Newly released figures show that only 58 percent of foreigners who commit criminal offences are deported, despite a law which requires expulsion from Switzerland for all foreigners who commit criminal offences.
The right-wing Swiss People’s Party, the largest party in Swiss parliament, has criticised the figures and is considering a new referendum which would see foreigners subject to mandatory deportation for committing crimes.
The findings show that in 2019, 2,883 foreigners committed crimes which required deportation. However, 1,658 people were deported – only 58 percent.
Those who were saved from deportation had Switzerland’s ‘hardship clause’ to thank.
While the average was 58 percent of offenders deported, the deportation rate varied significantly from canton to canton.
In Lucerne, 90 percent of offenders were deported, while in Neuchatel it is at 23 percent.
In Zurich, Switzerland's largest canton where an estimated 50 percent are foreign, the deportation rate is 46 percent.
Not all criminal offences will attract deportation, only those which are deemed to have a sufficient degree of seriousness.
Felicitas Lenzinger, the president of the criminal court in Basel, told Swiss daily 20 Minutes that shoplifting and other minor offences would not attract a deportation order.
'Scrap the hardship clause'
The hardship clause, which allows cantons to spare deportations where it would lead to hardship for the deported person, is now the SVP’s new target.
As reported in Swiss media outlet 20 Minutes, the SVP is considering a new initiative to scrap the hardship clause – thereby ensuring mandatory deportation for foreigners who commit criminal acts.
In a statement, the SVP threatened that a popular initiative would be launched if Swiss authorities failed to deport more foreigners convicted of crimes.
“If the Federal Council and Parliament refuse to do so within a reasonable period of time, the SVP will consider a popular initiative to abolish the hardship clause,” it reads.
“Prosecutors and judges are fussing on a large scale for the will of the people and security in our country.”
Are the sheep about to return?
The campaign has been a pet issue of the SVP for over a decade, with several initiatives launched to make it easier to remove criminal foreigners.

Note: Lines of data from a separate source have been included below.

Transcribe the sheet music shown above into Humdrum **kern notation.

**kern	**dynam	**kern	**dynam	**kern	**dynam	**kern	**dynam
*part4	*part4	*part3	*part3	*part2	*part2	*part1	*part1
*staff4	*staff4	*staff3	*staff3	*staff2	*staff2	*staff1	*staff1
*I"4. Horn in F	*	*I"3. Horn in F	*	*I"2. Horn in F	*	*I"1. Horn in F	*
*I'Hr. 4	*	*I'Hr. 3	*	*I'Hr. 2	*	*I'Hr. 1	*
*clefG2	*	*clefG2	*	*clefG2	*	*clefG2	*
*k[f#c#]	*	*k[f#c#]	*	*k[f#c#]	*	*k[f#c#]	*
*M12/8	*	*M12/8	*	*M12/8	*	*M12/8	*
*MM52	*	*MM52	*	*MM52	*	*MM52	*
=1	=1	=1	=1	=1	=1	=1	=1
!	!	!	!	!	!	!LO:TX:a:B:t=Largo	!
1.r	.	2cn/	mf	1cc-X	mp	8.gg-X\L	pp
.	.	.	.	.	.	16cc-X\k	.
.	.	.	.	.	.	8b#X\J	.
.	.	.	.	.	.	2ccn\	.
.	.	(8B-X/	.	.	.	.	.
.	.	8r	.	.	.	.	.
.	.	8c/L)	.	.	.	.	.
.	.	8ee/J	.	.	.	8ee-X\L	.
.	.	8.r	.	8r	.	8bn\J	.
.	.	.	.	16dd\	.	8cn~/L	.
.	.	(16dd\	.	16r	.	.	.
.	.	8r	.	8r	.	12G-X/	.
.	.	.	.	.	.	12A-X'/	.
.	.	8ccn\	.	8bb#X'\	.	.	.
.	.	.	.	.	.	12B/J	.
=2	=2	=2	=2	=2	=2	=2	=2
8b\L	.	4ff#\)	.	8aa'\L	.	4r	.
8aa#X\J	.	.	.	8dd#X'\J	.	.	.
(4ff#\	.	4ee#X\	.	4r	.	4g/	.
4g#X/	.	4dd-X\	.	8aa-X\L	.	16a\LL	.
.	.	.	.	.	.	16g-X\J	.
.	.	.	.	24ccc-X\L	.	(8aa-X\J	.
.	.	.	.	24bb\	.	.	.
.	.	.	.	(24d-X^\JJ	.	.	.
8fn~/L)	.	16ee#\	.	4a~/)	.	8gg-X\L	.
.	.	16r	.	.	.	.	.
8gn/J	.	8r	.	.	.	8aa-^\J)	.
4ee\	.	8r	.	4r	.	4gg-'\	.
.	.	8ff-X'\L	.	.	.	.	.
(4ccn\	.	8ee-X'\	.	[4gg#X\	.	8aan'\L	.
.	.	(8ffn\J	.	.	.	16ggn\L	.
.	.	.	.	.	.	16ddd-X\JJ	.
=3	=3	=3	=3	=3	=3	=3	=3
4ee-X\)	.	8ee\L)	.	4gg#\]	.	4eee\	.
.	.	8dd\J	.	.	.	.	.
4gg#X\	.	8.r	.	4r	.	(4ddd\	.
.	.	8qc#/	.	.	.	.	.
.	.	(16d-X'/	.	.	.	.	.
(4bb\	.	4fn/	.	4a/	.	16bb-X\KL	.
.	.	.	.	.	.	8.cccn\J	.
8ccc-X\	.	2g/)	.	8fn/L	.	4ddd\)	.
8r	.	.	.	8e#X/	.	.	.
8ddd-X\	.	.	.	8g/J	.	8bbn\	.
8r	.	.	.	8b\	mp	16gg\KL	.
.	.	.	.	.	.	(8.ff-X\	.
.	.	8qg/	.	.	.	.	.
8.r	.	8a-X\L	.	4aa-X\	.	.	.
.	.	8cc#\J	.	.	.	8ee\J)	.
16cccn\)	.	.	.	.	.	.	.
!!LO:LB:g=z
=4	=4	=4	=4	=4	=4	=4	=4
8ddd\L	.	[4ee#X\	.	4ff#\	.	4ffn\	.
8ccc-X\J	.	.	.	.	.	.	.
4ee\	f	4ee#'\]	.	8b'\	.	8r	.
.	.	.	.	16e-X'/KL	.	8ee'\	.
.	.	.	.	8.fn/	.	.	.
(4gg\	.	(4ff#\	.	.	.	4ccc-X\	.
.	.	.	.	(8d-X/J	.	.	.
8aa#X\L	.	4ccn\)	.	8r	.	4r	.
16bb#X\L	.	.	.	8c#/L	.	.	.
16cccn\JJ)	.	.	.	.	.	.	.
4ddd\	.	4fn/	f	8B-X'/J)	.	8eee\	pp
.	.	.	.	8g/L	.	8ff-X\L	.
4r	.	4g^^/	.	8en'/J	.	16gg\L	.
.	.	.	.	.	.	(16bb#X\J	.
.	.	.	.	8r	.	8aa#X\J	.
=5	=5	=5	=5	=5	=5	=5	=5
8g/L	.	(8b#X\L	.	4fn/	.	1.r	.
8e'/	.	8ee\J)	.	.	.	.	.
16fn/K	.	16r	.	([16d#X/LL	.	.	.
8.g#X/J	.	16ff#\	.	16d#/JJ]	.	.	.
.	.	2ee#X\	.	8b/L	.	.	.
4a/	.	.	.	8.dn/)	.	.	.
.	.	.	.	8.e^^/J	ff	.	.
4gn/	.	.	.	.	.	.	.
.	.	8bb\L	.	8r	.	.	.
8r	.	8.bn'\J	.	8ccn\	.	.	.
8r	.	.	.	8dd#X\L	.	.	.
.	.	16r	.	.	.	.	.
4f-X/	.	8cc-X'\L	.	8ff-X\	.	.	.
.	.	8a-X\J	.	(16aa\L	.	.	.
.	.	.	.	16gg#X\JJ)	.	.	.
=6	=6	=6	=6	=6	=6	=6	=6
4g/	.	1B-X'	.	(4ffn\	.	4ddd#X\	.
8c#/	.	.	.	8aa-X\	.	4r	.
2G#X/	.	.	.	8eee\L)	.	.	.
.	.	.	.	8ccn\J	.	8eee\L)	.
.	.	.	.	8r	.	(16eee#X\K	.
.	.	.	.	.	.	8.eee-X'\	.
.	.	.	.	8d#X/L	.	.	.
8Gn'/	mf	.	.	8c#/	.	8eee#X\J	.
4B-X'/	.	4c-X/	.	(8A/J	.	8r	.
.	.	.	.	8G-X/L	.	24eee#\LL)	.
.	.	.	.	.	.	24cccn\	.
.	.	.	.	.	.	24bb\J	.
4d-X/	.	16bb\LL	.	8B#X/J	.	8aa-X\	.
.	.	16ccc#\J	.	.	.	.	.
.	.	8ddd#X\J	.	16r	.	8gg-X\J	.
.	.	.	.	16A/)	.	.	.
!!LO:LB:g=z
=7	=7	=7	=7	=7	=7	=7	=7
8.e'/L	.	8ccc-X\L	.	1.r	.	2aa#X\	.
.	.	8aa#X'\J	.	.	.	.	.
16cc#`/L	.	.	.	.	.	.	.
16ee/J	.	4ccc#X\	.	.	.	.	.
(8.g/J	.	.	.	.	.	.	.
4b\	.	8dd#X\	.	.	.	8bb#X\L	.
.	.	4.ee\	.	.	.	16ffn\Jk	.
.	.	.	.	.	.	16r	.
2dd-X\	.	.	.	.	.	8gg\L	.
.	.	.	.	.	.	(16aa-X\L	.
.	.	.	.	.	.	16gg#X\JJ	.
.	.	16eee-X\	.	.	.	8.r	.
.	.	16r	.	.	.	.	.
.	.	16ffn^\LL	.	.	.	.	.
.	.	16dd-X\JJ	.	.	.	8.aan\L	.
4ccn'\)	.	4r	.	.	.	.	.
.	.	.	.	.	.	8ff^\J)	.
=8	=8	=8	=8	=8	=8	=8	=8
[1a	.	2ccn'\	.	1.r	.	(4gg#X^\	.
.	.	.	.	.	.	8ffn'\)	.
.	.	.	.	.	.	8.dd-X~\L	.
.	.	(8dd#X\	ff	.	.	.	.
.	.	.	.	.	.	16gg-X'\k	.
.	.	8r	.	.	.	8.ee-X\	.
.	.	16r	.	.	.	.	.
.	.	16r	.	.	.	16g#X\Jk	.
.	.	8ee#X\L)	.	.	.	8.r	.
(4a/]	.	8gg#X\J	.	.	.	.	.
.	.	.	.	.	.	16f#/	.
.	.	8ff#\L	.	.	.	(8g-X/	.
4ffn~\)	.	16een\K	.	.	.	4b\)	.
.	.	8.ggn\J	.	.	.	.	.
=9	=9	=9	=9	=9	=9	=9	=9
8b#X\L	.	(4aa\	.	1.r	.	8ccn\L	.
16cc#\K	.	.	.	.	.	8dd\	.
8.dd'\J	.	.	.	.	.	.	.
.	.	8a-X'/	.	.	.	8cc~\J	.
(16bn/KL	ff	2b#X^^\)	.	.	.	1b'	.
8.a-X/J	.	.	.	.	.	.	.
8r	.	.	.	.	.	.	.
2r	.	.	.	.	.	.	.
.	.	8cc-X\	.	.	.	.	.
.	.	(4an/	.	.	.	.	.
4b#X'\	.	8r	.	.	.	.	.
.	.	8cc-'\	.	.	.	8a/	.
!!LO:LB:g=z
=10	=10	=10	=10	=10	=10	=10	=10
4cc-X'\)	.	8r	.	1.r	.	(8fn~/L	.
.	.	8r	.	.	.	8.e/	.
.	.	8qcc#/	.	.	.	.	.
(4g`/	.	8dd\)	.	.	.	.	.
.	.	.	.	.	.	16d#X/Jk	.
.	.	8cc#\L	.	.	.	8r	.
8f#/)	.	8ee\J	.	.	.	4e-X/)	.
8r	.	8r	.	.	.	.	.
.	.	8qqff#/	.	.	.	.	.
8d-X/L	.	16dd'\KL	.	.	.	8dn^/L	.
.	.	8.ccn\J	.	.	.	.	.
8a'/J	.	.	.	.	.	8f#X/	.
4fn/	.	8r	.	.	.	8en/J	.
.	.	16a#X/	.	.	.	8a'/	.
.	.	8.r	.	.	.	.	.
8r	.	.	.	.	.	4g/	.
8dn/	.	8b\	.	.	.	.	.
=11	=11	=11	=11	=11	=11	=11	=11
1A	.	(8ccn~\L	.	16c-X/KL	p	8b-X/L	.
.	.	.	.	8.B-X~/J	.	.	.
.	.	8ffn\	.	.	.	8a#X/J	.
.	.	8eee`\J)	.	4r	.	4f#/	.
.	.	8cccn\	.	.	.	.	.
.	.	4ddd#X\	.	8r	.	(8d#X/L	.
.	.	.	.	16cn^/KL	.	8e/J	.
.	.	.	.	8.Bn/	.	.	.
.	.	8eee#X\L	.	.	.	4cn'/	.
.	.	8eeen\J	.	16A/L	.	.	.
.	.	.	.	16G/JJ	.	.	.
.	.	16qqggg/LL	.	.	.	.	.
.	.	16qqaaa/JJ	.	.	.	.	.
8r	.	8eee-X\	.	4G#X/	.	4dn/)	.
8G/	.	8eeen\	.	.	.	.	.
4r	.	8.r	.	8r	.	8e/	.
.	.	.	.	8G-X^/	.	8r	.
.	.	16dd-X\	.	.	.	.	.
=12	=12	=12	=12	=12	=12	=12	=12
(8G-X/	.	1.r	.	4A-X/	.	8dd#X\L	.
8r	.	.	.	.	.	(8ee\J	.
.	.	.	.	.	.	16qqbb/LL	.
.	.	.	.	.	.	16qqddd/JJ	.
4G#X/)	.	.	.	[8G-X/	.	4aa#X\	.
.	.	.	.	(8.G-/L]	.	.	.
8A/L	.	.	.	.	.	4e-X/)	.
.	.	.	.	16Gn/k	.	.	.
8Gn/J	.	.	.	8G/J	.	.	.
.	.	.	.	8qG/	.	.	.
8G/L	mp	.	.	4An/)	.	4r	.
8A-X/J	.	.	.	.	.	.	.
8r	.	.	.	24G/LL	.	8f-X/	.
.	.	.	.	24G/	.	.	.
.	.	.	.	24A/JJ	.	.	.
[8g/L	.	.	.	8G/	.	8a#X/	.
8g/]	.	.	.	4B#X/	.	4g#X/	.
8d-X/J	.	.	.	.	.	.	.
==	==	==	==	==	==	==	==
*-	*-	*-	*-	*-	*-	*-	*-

The law came about via a successful referendum supported by the SVP in 2010, while a 2016 vote – which included an internationally controversial advertising campaign depicting a white sheep kicking a black sheep out of Switzerland – to expand deportation powers was defeated at the ballot box.
A poster produced by Switzerland's SVP calling for deportation of foreigners who have committed crimes. Photo: FABRICE COFFRINI / AFP
According to Swiss media outlet Le Temps, the SVP is now shifting its focus to these figures due to fear that it will lose its popular initiative to restrict freedom of movement.
Originally scheduled for May, the initiative has been moved to September due to the pandemic. Although recent polls have indicated the initiative is likely to fail, experts believe it has a better chance than before the pandemic due to a rise in Swiss nationalist sentiment.